En 2019, il fait ses premiers pas dans le slam. C’est sa façon à lui de combattre ce qui ne va pas, avec pour seules armes, une conscience et l’énergie des textes que porte sa voix.Ses références sont Grand Corps malade et le rapeur engagé Kery James, dont le titre « Rester en vie » ne le laisse pas indifférent.

Sur le dos du dragon 

En 2020, Joël Mahamba envoie un poème à une jeune auteure installée à Avignon, Ariane Vitalis. A sa grande surprise, elle lui répond. Depuis, tous deux partagent une belle complicité à distance autour de leur passion commune. Djoman témoigne : « Ce que j’aime chez elle, c’est son intelligence. Elle est déterminée et ambitieuse. Son regard m’aide dans mon travail d’écriture. »

Actuellement, Joël Mahamba travaille sur deux recueils de poèmes qu’il espère voir édités un jour. Le premier s’intitule Teze, contraction de Terni Zénith, comme si l’obscurité avait éteint les lumières du firmament. C’est d’ailleurs l’image que l’auteur utilise pour parler de Béni, terre baignée d’amertume où le ciel a perdu son soleil, où les enfants boivent la tragédie dans la coupe du Diable.

Autrefois pourtant les anciens racontaient devant la famille réunie comment les ancêtres Nande étaient arrivés au Congo en passant la rivière Semliki sur le dos du dragon, un mythe encore bien vivant. Ils cherchaient déjà une terre pour vivre en paix. Joël, bien des siècles plus tard, dit être en quête du jardin des fleurs de Paix.

L’autre recueil, « Les chansons noires et blanches » s’inspire directement du thème du concours Chansons sans frontières. Dans ces textes, Djoman trace un chemin de l’ombre à la lumière, du désespoir à l’espoir. Ce n’est sans doute pas sans lien avec le formidable appel d’air que lui offre ce premier prix international qui tombe à point nommé pour prendre son envol vers des sphères plus propices à la création.

La France, là où tout commence ? 

Parmi ces chansons, il y en une pour le maître à penser du jeune Congolais, Kery James. « Ton art, ton rap est si géant qu’il plane sur tous les espaces. Comme toi Kery, je serai un soleil pour mes petits frères. Je combattrai, je combattrai pour leur apporter des lumières », affirme Djoman.
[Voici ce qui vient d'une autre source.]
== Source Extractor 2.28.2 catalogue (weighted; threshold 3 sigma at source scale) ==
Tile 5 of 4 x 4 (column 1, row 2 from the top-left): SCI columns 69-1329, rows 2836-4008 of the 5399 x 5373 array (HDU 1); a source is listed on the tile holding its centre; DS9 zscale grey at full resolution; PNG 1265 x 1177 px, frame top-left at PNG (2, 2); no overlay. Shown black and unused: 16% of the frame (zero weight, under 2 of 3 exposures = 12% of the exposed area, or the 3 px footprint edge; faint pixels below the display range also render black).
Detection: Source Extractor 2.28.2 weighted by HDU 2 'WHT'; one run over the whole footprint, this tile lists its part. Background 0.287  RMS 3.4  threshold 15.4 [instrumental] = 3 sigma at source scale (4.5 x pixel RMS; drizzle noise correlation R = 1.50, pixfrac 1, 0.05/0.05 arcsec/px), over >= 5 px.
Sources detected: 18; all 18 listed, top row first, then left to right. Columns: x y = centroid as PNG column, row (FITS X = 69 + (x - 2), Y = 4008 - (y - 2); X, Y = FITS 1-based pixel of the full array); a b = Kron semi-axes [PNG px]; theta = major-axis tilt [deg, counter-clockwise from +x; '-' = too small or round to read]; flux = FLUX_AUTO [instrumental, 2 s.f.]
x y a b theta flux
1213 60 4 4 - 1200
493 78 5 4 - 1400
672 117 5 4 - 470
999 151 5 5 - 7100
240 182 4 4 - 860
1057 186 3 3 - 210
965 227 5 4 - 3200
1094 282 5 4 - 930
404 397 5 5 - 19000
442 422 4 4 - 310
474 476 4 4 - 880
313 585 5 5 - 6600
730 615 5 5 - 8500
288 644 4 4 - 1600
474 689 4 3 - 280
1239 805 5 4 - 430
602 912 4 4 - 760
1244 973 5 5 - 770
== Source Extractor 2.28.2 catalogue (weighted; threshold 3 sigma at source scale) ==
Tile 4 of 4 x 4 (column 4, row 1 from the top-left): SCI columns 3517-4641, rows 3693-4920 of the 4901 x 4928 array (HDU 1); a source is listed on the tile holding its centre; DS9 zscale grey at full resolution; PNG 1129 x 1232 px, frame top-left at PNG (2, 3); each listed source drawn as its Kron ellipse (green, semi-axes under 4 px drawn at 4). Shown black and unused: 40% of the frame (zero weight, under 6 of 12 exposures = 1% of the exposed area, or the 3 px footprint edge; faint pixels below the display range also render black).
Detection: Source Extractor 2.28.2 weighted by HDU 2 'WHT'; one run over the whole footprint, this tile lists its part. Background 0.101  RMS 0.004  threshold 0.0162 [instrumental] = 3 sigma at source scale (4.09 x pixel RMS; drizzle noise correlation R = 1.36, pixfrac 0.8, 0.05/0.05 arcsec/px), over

Djoman est attendu le 17 juin à Caen pour la soirée de remise des prix Chansons sans frontières. Son tout premier voyage. Il doit pour l’instant attendre la fin de la grève pour entamer ses démarches d’obtention d’un passeport, puis du visa pour la France.

Lui qui n’a jamais vu Goma ou Kinshasa doit sa chance à un prénom féminin choisi au hasard, Emah. Music in Africa vous invite à découvrir ce texte qui permet de repérer ce jeune talent de RDC, de lui offrir une visibilité et d’endosser le costume d’ambassadeur culturel de sa communauté Nande. Djoman a conscience que ce déplacement est un rendez-vous important au-delà des retombées espérées pour sa propre carrière.

A Caen, il veut attirer l’attention sur la situation dramatique dans sa région et témoigner du manque d’opportunités à saisir pour les nombreux artistes qui y vivent. « Nous sommes comme des livres dans des tiroirs jamais ouverts », explique-t-il lors de l’interview exclusive accordée à Music in Africa.